Backups may also contain sensitive information like database passwords, authentication and encryption certificates and keys. Protect your backups from access by anyone except the admins.

Any backup which has not been tested to successfully restore the previous service is not worth having as a backup. It may be infeasible to test every backup but intermittently, one backup needs to be fully tested and all backups then checked that the equivalent files exist in each.

Avoid backup solutions which try to image the entire drive. For such systems to work reliably with a database, the database server would have to be stopped. That first requires that all lava-server services are stopped and all running TestJobs are cancelled. i.e. A backup like this would require a maintenance window (scheduled downtime) every time the backup was to be performed.

Note

As such, restoration of backups is not a simple (or particularly quick) process. See Restoring a V2 master from a backup.

If you use configuration management, as recommended in Best practice, then this forms part of your backup and recovery plan.

Dependencies within backups

Backups must be considered as self-contained.
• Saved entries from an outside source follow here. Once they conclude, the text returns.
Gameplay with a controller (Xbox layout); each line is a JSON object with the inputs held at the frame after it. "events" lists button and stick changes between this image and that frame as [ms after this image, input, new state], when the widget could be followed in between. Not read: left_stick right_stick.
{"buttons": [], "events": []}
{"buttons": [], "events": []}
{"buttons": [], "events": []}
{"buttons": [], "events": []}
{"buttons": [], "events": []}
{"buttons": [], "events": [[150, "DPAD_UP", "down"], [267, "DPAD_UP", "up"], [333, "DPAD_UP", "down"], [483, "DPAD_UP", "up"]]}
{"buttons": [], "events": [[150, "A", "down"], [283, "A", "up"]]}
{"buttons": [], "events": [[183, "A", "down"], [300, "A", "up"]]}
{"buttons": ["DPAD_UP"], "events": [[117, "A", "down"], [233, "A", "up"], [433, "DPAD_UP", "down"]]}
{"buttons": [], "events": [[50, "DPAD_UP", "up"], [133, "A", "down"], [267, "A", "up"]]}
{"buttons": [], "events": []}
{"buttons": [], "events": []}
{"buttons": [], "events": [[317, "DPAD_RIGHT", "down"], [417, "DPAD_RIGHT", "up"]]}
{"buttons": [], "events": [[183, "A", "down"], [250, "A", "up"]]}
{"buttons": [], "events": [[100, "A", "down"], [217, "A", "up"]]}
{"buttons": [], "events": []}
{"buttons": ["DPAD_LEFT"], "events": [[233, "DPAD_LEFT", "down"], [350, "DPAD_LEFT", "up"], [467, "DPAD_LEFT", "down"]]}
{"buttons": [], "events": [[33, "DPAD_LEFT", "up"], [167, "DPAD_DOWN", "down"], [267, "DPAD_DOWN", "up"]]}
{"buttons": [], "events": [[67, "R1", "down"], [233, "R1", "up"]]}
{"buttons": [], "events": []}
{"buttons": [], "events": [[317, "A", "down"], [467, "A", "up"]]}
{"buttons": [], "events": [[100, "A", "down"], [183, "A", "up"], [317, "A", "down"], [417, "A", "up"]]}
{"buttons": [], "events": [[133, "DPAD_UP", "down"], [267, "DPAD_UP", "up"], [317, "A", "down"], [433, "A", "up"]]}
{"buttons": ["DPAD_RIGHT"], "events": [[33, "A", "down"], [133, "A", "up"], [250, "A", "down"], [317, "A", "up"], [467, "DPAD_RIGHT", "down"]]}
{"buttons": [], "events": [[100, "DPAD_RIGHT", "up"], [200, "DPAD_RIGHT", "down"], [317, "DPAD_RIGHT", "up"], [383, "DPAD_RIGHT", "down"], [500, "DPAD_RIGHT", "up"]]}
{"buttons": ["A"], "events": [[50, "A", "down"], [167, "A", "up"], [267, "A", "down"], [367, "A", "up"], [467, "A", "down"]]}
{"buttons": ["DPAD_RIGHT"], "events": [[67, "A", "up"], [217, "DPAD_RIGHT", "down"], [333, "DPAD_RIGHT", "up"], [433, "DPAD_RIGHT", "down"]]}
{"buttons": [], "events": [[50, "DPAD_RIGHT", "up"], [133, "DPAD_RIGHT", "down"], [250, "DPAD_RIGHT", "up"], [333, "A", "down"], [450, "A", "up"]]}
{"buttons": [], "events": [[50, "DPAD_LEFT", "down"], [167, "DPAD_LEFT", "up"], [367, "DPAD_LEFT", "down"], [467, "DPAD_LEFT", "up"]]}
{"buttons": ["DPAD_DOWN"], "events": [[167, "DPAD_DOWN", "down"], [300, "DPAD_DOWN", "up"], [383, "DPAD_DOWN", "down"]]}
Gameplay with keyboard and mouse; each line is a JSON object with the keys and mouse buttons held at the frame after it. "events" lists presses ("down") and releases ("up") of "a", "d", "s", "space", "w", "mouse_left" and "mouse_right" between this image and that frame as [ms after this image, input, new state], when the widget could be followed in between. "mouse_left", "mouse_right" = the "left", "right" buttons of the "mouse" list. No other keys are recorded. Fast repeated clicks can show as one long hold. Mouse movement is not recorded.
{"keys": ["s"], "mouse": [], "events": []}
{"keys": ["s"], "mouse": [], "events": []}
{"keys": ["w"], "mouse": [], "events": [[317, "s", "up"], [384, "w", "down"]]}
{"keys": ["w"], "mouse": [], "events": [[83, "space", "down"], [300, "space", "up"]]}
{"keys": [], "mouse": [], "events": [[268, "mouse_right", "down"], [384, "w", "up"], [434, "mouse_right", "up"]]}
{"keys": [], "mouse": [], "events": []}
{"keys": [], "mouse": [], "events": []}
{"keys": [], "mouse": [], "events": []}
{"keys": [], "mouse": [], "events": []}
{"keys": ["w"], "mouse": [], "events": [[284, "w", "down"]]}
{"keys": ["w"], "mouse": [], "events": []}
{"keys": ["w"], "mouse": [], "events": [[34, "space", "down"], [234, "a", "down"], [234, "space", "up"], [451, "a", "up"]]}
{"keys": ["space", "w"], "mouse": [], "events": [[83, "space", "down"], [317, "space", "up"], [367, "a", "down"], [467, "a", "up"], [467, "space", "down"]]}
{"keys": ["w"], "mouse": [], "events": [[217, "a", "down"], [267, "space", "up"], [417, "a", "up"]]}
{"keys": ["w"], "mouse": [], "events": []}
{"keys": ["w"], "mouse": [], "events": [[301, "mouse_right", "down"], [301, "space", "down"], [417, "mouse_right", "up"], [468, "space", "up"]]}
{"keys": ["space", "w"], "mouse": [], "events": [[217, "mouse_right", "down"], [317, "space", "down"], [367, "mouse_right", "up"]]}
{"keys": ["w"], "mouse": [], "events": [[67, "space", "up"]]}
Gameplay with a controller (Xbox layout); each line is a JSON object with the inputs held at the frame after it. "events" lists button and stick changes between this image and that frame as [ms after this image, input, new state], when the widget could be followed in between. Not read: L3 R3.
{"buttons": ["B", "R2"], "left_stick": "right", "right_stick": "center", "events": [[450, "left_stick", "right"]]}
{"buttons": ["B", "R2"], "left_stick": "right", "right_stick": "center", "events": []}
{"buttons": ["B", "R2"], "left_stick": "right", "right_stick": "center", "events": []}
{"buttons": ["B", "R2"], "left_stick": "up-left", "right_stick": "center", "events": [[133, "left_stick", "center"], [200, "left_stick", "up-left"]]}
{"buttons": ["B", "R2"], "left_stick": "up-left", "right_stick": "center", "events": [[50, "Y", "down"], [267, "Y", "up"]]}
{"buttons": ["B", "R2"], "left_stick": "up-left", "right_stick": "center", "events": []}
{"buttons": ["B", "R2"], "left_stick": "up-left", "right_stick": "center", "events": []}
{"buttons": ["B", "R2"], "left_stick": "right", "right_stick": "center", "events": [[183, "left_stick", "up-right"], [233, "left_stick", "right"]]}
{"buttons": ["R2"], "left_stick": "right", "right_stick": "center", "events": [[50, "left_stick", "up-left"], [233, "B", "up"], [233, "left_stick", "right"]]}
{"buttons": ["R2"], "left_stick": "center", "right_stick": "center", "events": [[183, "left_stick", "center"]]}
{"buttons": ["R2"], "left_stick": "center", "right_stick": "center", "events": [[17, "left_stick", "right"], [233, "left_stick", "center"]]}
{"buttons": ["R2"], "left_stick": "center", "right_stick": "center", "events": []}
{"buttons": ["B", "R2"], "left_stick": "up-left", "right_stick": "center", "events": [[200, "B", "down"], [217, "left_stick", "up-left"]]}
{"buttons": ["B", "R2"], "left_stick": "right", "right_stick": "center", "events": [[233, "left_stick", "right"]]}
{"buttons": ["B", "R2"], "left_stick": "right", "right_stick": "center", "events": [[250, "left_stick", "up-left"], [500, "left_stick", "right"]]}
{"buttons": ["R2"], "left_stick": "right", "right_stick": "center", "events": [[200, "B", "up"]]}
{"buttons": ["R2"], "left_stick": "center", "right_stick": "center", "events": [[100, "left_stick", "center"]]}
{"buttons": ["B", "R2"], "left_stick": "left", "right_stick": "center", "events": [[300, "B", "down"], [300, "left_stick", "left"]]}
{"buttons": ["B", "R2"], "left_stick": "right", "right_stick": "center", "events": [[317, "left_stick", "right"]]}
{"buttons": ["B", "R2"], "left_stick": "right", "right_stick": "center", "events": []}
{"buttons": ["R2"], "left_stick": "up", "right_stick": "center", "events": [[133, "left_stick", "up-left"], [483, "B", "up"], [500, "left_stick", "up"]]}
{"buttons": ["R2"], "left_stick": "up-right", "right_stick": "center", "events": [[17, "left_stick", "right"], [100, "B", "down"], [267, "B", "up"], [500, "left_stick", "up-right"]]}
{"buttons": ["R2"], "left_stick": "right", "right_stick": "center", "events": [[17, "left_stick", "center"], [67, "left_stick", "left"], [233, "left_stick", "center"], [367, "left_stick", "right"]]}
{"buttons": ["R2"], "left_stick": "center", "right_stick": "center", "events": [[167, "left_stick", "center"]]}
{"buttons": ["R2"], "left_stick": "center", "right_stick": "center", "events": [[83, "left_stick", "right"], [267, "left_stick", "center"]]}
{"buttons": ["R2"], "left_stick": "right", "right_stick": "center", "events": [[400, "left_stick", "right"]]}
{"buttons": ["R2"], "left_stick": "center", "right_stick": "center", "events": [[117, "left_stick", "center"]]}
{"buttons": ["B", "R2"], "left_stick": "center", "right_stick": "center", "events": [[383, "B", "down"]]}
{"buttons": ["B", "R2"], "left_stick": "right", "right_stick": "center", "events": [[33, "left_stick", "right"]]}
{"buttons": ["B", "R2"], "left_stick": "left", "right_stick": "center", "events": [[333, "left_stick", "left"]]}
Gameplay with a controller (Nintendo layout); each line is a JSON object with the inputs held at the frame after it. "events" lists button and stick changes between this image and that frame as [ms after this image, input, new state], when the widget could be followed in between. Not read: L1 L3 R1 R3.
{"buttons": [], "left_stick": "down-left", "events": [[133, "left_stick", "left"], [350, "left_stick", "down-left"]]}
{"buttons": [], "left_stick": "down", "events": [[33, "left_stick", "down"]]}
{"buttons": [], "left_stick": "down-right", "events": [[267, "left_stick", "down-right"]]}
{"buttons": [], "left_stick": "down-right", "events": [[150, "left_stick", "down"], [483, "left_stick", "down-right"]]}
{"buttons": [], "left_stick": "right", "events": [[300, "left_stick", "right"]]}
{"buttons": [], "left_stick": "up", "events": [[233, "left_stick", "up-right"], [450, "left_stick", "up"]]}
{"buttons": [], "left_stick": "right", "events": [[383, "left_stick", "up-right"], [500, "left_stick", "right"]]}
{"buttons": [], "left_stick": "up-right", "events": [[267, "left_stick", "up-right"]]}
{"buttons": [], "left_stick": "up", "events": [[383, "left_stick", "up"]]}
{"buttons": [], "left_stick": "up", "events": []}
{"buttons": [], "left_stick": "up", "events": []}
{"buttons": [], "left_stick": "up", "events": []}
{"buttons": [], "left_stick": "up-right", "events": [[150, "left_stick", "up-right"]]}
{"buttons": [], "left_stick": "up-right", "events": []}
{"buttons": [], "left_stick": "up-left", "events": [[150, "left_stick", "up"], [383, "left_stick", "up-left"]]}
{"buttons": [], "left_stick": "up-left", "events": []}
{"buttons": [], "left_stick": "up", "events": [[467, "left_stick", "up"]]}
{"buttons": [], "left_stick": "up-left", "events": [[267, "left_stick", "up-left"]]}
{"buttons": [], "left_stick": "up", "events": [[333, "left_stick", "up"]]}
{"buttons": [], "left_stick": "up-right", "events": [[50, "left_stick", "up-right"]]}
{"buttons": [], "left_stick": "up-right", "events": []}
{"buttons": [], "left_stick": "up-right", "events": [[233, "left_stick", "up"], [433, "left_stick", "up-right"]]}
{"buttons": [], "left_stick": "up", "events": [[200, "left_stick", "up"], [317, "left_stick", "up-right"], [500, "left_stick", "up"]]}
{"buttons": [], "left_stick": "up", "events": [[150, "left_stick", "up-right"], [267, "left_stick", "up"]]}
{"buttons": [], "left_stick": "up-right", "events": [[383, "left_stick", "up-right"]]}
It is dangerous to try to mix files from a backup on one date with files from a different date. This is a particular problem with the database and the lava-server package but also applies to device configuration and can include the python-django package as well as other dependencies. Do not use an incremental backup procedure that separates the database from the code or from the device configuration.

Admins may wish to download the currently installed lava-server package (and possibly other packages) and add the file(s) to the backup. This can be done using the download support in # apt-get:

# apt-get download lava-server=2016.12-1

It is best to specify the exact version to ensure the correct file is downloaded. The version string can be obtained from the running system during the backup by using dpkg-query:

$ dpkg-query -W -f '${version}\n' 'lava-server'

Remember that if the package comes from backports, it will have a ~bpo suffix in the version name and apt will need to be told to use backports:

# apt-get download -t jessie-backports lava-server=2016.12-1~bpo8+1

More information is available using the Debian Package Tracker, e.g. for lava-server: https://tracker.debian.org/pkg/lava-server

Packages installed directly from a Debian mirror will be available via http://snapshot.debian.org/.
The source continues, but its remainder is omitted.